--- INPUT MATERIAL ---
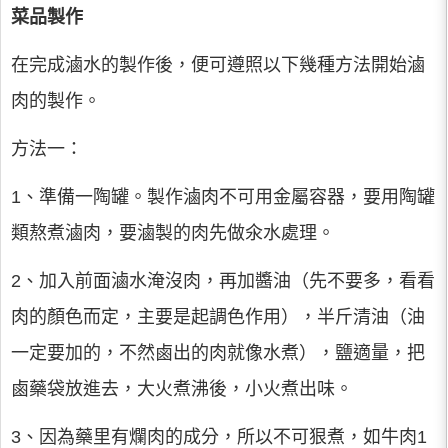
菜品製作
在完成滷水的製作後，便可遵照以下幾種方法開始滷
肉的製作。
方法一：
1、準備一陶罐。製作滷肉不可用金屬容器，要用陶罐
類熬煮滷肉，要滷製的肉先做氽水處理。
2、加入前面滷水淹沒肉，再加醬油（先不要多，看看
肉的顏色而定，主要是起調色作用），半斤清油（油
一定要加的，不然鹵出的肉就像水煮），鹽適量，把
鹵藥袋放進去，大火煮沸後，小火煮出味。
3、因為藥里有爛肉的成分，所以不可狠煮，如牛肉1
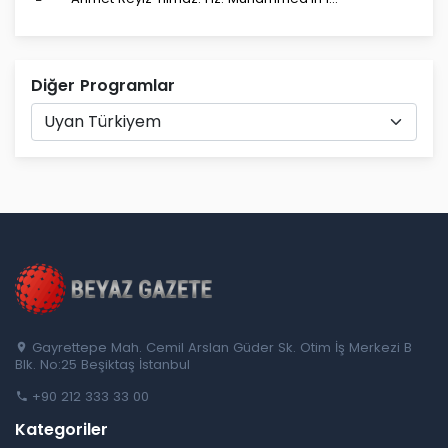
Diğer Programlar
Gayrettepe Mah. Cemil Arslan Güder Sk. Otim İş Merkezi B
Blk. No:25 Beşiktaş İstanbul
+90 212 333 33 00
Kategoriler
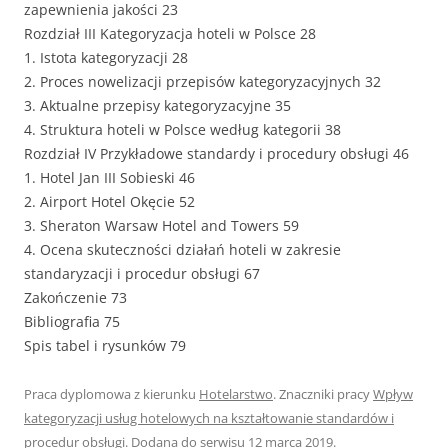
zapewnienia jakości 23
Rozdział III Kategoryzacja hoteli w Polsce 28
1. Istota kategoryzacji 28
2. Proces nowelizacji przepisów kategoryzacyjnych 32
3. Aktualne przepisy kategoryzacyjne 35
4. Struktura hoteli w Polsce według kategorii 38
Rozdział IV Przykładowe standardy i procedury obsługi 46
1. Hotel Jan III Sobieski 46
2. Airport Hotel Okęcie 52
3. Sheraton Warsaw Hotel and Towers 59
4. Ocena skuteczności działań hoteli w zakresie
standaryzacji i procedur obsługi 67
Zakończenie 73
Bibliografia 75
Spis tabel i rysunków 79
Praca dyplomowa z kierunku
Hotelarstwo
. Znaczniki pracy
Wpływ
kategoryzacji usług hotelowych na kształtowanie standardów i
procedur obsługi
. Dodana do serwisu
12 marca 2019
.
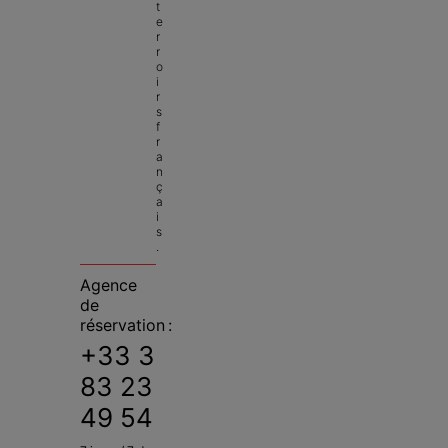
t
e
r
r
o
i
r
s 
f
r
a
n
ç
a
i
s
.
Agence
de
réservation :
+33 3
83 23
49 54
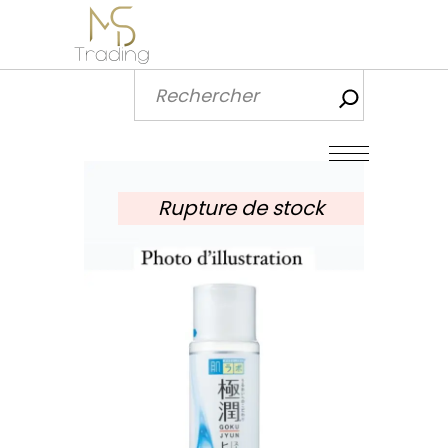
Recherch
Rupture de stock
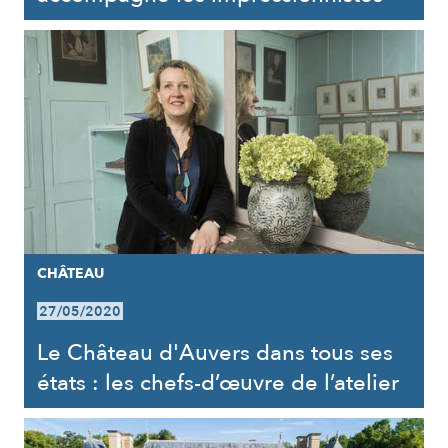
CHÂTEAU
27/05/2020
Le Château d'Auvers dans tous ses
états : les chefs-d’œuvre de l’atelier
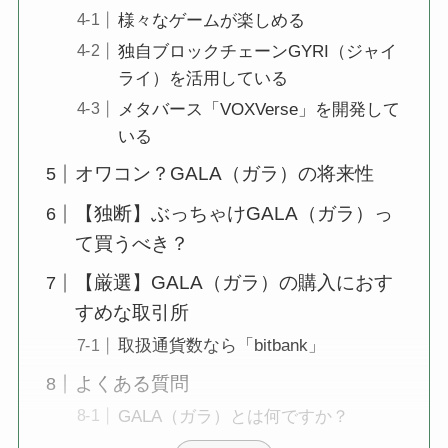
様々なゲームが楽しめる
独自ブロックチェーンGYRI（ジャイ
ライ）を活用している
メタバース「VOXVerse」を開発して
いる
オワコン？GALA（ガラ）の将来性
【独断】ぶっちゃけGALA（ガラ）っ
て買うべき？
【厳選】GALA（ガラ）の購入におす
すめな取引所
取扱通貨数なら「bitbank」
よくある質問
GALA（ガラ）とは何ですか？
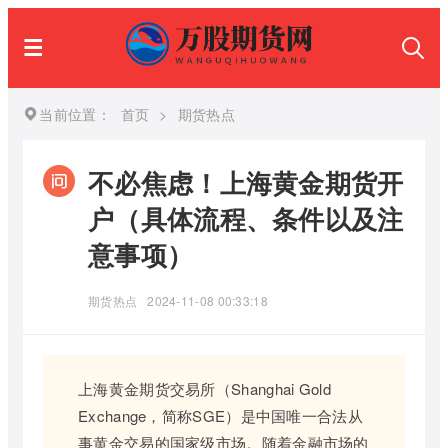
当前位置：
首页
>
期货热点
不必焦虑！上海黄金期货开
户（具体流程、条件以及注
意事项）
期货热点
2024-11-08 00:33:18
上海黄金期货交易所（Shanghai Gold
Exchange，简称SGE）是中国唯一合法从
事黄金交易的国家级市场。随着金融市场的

...

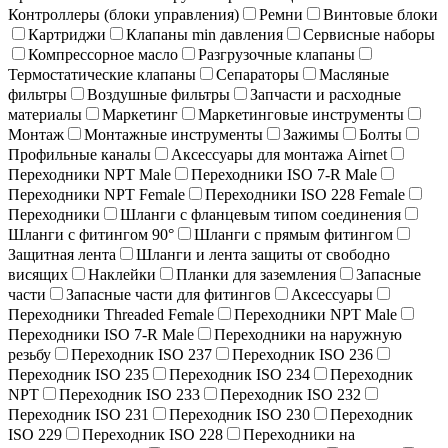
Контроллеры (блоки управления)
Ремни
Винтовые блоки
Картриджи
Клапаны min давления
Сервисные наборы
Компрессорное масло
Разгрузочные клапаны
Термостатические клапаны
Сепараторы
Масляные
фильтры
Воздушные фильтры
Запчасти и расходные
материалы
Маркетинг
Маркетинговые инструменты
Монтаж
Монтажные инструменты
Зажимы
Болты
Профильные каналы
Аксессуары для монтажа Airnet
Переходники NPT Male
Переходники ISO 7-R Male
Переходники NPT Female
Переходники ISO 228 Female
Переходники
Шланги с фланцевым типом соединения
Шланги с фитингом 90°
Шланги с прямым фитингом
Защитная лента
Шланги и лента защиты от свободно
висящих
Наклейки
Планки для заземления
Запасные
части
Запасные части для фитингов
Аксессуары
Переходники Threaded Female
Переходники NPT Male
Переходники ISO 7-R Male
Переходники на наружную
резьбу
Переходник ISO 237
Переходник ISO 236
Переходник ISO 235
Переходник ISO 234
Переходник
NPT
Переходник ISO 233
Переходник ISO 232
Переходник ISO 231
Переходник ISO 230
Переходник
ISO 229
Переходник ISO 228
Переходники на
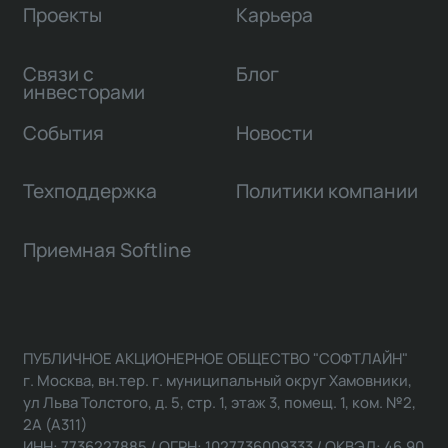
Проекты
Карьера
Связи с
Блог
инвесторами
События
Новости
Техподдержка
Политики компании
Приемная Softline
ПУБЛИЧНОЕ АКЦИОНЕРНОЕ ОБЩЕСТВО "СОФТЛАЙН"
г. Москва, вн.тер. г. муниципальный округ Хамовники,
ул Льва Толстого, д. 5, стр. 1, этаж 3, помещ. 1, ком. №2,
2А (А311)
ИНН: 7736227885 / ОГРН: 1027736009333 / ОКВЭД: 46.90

...

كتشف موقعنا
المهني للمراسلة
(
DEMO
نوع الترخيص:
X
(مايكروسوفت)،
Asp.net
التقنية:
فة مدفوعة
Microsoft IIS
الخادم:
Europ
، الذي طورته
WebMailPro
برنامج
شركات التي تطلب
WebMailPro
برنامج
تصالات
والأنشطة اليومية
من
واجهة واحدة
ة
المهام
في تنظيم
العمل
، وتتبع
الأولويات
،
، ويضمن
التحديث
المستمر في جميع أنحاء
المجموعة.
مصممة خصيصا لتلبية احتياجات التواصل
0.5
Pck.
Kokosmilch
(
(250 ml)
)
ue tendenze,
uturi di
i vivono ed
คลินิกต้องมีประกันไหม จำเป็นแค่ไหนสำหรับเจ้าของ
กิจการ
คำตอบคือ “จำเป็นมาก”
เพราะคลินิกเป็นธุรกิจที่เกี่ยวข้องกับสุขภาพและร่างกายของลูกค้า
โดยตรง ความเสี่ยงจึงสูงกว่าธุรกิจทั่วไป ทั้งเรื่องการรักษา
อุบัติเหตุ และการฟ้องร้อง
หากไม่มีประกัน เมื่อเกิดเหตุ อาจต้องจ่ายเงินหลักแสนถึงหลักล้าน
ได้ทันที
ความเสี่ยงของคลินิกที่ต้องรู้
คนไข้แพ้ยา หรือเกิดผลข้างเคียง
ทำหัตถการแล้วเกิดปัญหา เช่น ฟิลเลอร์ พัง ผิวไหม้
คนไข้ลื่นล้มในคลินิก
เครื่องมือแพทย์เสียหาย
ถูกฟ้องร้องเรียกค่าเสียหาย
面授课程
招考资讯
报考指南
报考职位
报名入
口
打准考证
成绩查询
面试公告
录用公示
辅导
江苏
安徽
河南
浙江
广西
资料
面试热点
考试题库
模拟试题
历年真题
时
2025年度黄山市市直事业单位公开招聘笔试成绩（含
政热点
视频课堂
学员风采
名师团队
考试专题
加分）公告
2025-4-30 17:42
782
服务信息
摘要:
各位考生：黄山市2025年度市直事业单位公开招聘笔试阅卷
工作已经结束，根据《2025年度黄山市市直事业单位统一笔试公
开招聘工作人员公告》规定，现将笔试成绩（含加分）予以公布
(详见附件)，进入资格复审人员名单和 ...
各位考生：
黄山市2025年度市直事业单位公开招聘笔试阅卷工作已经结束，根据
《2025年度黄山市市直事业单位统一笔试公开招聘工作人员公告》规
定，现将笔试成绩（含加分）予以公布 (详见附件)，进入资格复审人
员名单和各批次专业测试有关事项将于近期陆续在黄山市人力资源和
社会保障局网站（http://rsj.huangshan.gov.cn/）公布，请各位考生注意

--- TASK TO COMPLETE ---
Above are the entries; copy out every line among them that contains the word "Шланги".

--- RESPONSE FOR THIS EXERCISE ---
Шланги с фланцевым типом соединения
Шланги с фитингом 90°
Шланги с прямым фитингом
Шланги и лента защиты от свободно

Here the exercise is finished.